Este pacto es, a todas luces, insuficiente y estéril, según la experiencia que hemos tenido en los últimos años. En primer lugar, porque excluye a la sociedad como tal. Se trataría de un pacto prisionero de los juegos de poder, en donde son los intereses de cada actor político los que van a ponerse en negociación para armar un acuerdo que convenga a todos ellos. Sería un pacto, como pasó en el Pacto por México, en el que fueron las agendas de los partidos políticos las que determinaron sus términos y sus resultados.
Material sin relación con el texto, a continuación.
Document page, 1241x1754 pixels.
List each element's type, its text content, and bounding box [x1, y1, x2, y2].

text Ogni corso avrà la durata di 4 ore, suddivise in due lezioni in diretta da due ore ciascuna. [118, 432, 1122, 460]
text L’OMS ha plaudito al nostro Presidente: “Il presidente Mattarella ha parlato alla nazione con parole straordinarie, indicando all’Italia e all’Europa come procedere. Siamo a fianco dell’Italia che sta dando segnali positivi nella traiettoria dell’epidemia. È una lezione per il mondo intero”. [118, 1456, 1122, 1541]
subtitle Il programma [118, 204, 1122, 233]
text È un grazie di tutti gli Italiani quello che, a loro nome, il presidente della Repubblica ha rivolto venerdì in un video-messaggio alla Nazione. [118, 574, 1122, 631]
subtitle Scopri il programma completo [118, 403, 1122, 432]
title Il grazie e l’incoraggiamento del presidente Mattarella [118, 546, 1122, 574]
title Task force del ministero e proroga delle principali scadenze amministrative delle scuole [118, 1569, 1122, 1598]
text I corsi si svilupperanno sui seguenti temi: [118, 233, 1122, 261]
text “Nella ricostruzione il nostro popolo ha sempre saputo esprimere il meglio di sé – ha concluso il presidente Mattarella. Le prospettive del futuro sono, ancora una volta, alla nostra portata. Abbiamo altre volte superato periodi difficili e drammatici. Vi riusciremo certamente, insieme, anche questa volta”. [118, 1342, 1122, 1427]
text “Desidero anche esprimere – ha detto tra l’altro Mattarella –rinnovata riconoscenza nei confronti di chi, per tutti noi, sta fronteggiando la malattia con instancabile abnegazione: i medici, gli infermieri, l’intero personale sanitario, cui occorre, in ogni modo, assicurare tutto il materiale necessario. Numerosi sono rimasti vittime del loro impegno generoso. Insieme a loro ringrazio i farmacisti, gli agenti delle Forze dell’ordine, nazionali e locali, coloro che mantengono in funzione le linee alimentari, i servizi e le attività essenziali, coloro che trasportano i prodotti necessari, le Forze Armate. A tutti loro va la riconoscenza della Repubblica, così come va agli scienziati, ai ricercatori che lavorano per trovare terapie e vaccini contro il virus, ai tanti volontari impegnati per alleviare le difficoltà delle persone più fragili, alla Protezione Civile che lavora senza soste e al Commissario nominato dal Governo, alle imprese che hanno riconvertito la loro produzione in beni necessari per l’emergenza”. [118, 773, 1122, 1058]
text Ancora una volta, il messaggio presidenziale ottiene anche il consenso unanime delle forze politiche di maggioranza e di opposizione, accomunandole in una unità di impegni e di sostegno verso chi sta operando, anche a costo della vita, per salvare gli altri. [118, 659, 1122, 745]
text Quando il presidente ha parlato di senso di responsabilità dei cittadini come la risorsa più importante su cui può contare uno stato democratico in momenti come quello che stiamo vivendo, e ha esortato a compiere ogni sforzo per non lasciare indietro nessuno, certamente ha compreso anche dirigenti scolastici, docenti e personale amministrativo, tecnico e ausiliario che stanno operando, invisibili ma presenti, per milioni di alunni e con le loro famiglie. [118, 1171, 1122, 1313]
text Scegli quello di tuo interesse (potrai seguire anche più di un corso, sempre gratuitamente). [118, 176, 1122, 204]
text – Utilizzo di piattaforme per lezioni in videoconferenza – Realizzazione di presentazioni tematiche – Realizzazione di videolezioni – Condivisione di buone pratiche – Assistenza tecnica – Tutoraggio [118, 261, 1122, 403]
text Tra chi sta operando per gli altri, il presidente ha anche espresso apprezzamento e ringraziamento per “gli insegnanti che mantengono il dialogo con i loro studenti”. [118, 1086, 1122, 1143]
Sería un pacto a la medida y a la conveniencia de quienes están en el poder, que dejaría en un segundo plano o, incluso fuera, los legítimos intereses del pueblo.
Un pacto así, definitivamente, va al fracaso. Sería un embrollo más y una frustración más para el pueblo de Guerrero.
Se requiere un pacto incluyente en el que participe la sociedad como tal. Y no de manera tangencial o simulada, sino real y efectiva. La paz en Guerrero requiere de la colaboración de todos. Todos los actores y sectores de la sociedad tienen algo que decir, algo que proponer y algo qué hacer. Se requiere incorporar a las diferentes sensibilidades y visiones de la realidad. Tendría que pensarse en un gran esfuerzo de diálogo en el que todos nos escuchemos los unos a los otros. Sobre todo, tendríamos que escuchar a las víctimas, sean familias, comunidades o pueblos enteros que han sufrido las diversas formas de violencias, desde asesinatos y desapariciones hasta extorsiones y desplazamientos forzados.
Hay que escuchar las voces de Chilapa, de Chilpancingo y de Acapulco, también las de la Tierra Caliente, las de la Montaña, las de la Sierra y las de las demás regiones. ¿Quiénes mejor que las víctimas conocen la realidad que les está quemando? El gran problema es que no se les ha escuchado. Y de manera sistemática. Hay que escuchar también a los científicos, a los académicos y a los expertos. También a estas voces suelen ser alérgicos los oídos de muchos políticos, que solamente le dan paso a sus ocurrencias y a sus intereses. Quienes debieran escuchar con más interés debieran ser las autoridades. Que hablen menos y escuchen más. Así, los gobiernos estarían en condiciones de tomar decisiones de cara a la sociedad y no a sus espaldas. Y se equivocarían menos y atinarían más.
Ya no estamos para más experimentos dejando que la clase política decida sola por nosotros. Es necesario que tomen buenas decisiones, pero que nos escuchen y cuenten con nuestra participación y nuestra colaboración. A menos que decidan seguir simulando con pactos a modo. Un ejercicio de escucha seria y responsable vinculado a la apertura de espacios de participación social, le daría al gobierno un margen de credibilidad y de eficacia.